California Representative Josh Harder is staying on message about the threat the invasive species nutria poses to the state and the country.
The Central Valley congressman introduced a bill in June to revive legislation that helped eradicate a similar nutria infestation in Maryland’s Chesapeake Bay a decade ago.
Harder underscored the need for the state to act quickly during the recent House Ag Committee hearing on Safeguarding American Agriculture from Wild, Invasive, and Non-Native Species.
Harder:”All you need to know is this is a giant swamp rat which can destroy vitally important parts of our agriculture like crops including almond trees, irrigation canals, they can even cause flooding by burrowing into water control systems and threatening our water infrastructure. If we don’t take action now there could be 250, 000 nutria just in California in five years.

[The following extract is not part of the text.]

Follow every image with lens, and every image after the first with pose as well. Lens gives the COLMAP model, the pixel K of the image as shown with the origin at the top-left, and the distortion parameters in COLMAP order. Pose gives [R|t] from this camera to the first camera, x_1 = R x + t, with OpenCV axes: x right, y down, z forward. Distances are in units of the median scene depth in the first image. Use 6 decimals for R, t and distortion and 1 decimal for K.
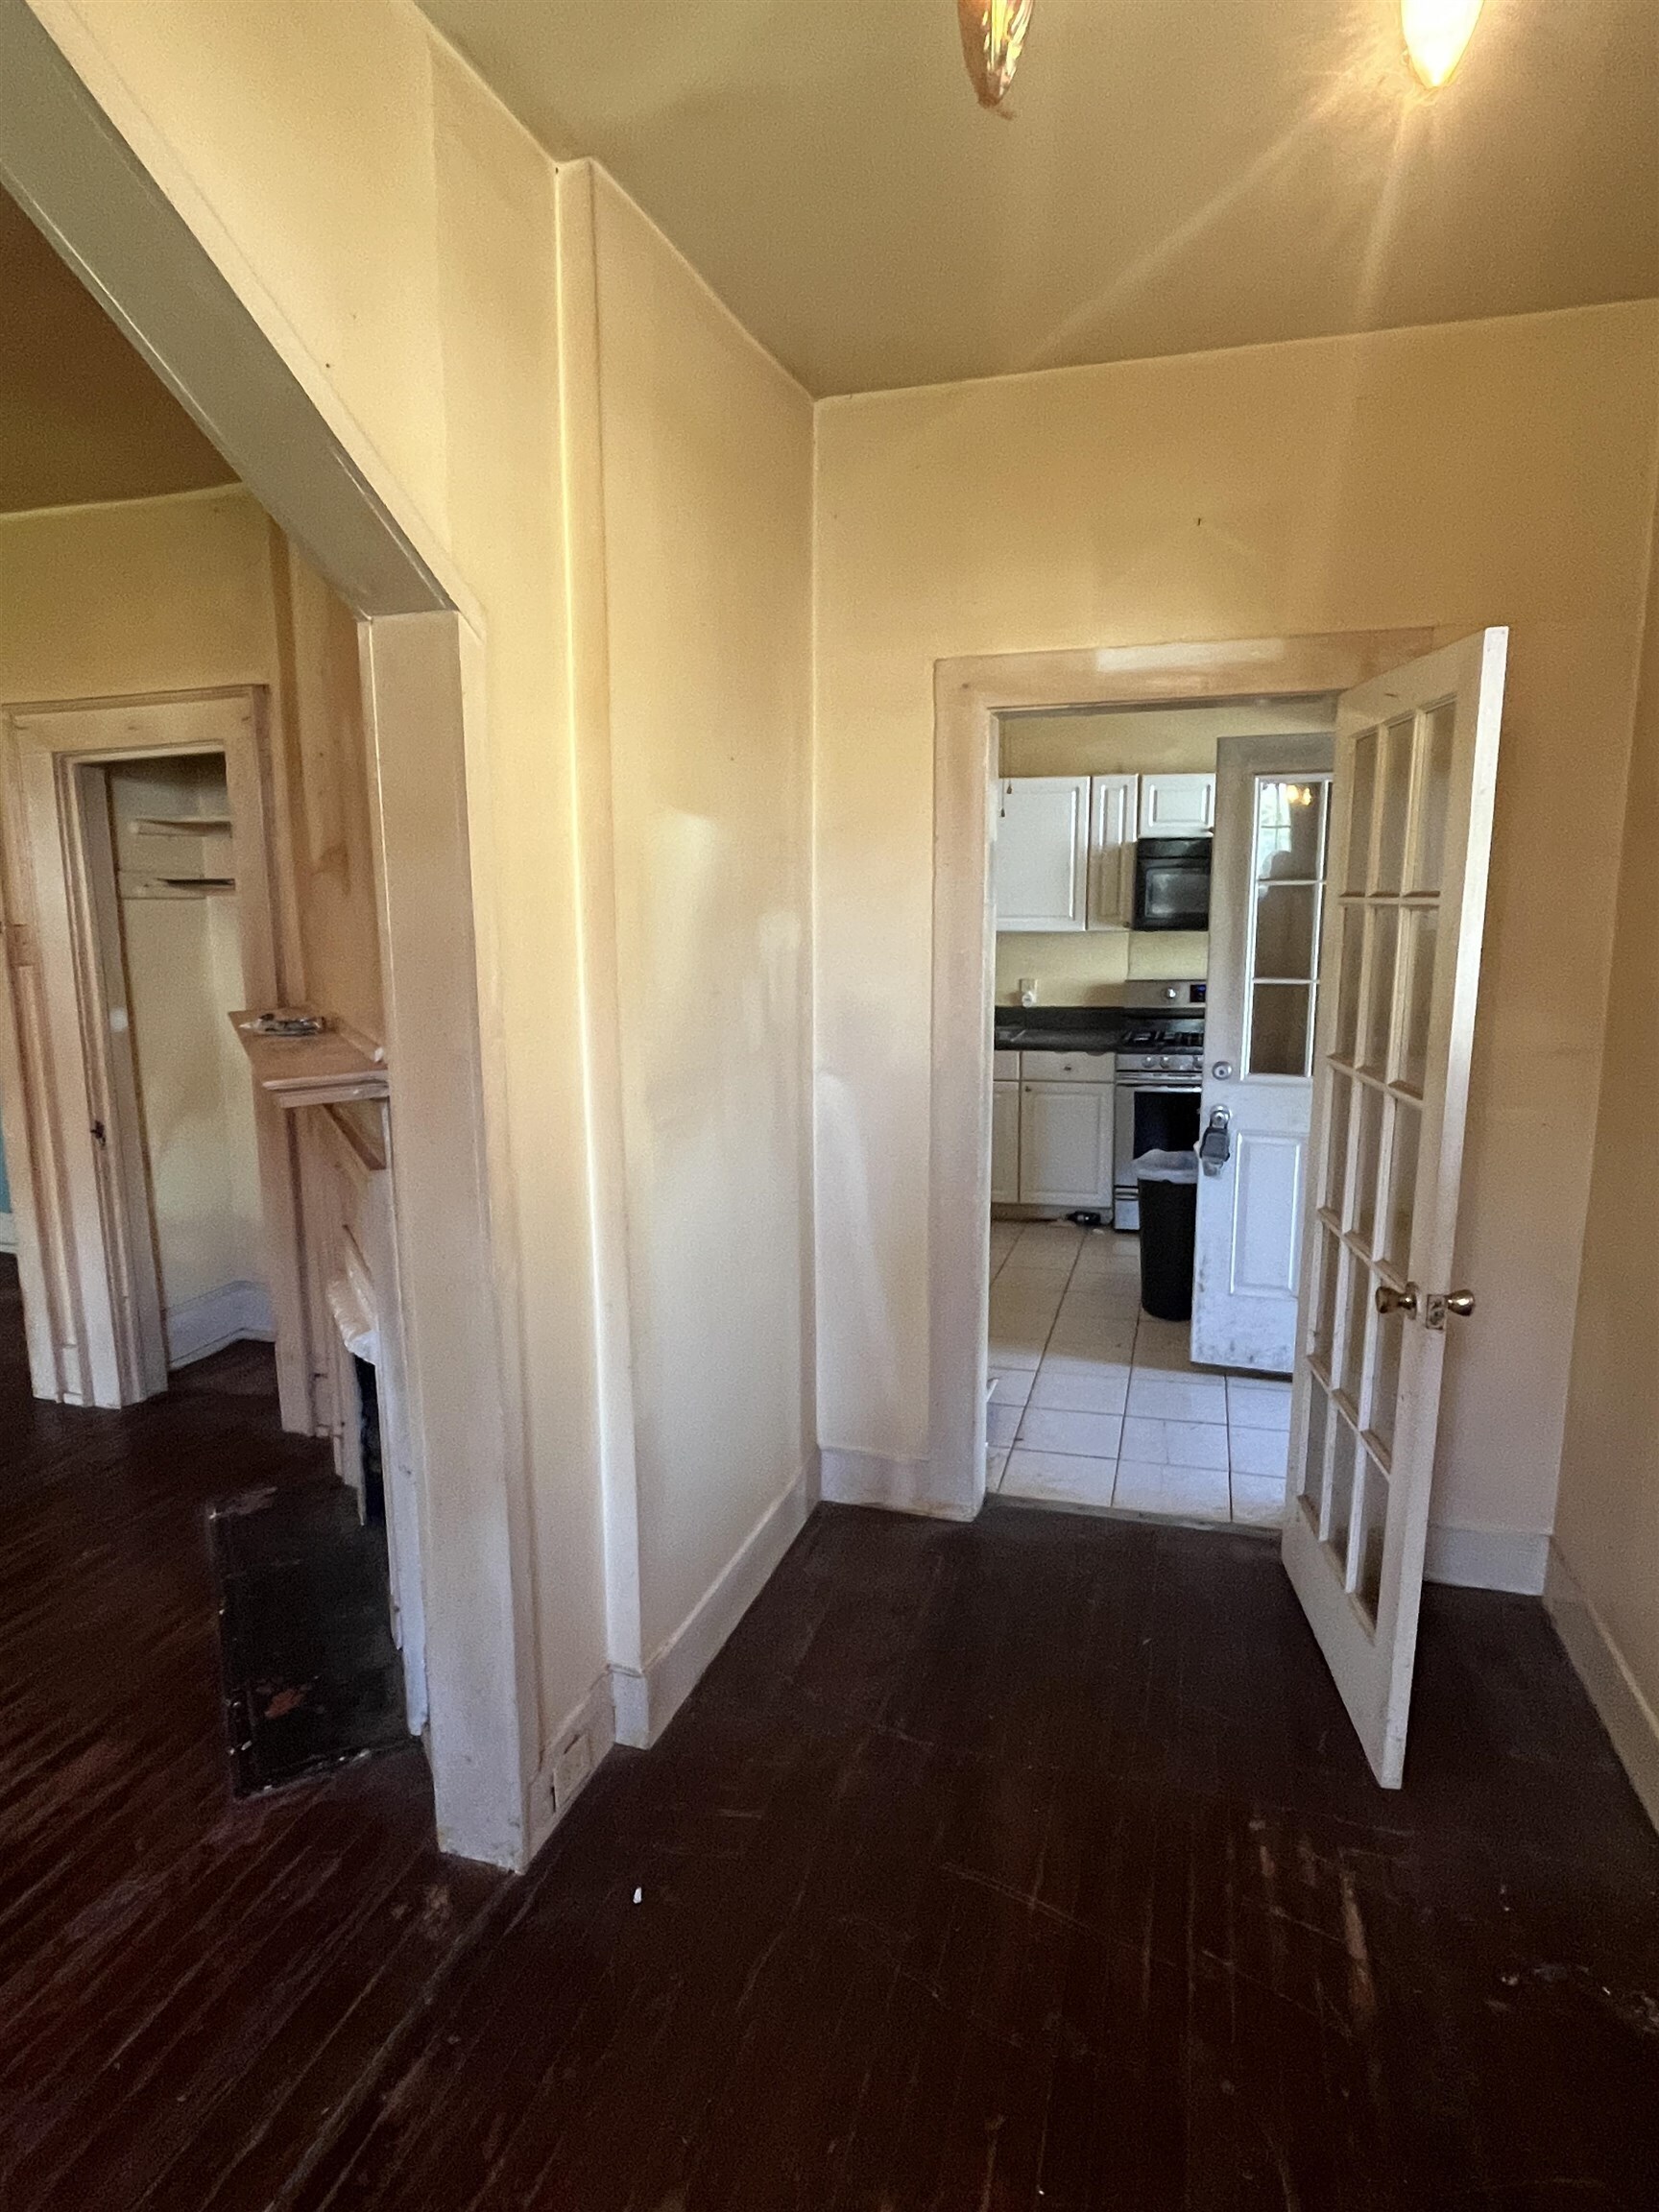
lens RADIAL K [[1268.3, 0, 822.1], [0, 1268.3, 1109.1], [0, 0, 1]] dist [0.016922, 0.001131]
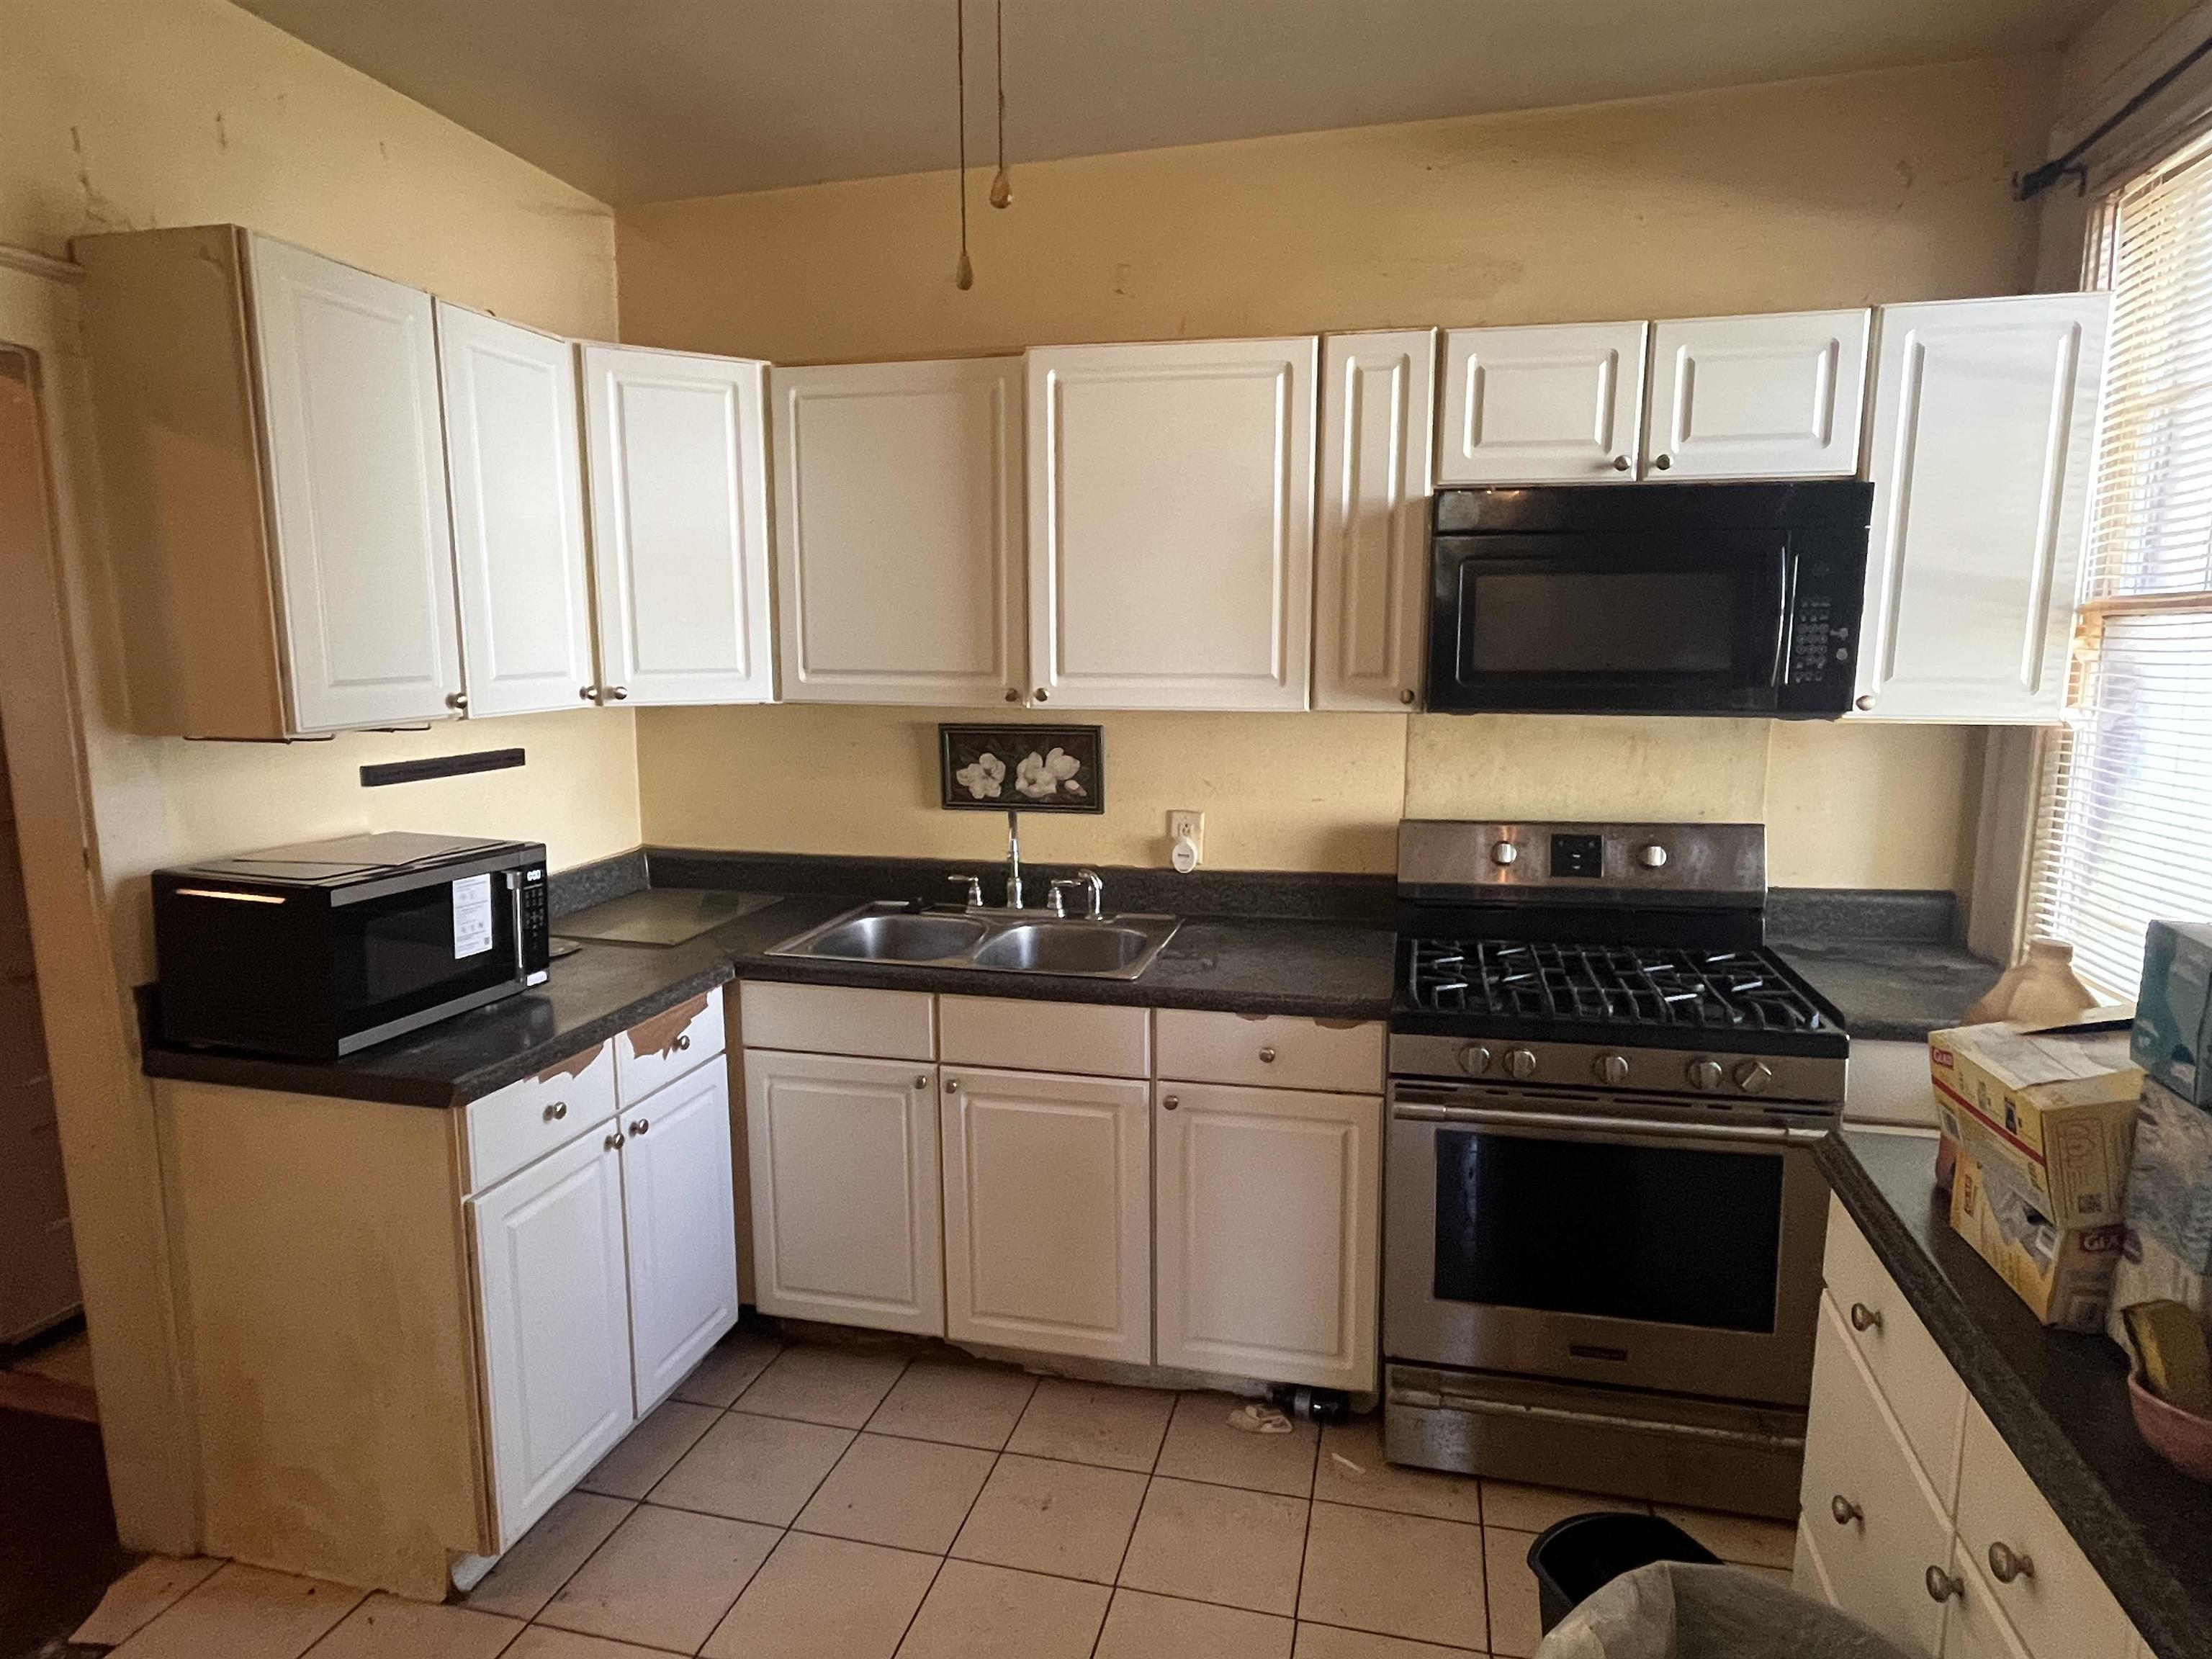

One female can lead to 200 offspring in a year, 200. That’s why I’ve introduced a bill that invests 7 million dollars now to help our community and our country get ahead of this issue before it’s too late.”
Harder says that by the time the public is aware of the nutria infestation, by the time it’s being spotted on farms it will be too late for eradication. Then there’s only local management. Harder says the nutria problem is now at the point where wild hogs were in the 1980’s, only found in a handful of states. Today wild hogs are in 35 states and cost 2.5 billion dollars damage each year. He says his goal is to not let the nutria issue grow to be as destructive as feral hogs.
Cal Department of Fish and Wildlife says Nutria can consume up to 25% of their body weight in above and below ground vegetation daily, but they can destroy up to 10 times as much, damaging native plants, soil structure, as well as significant losses to nearby agricultural crops.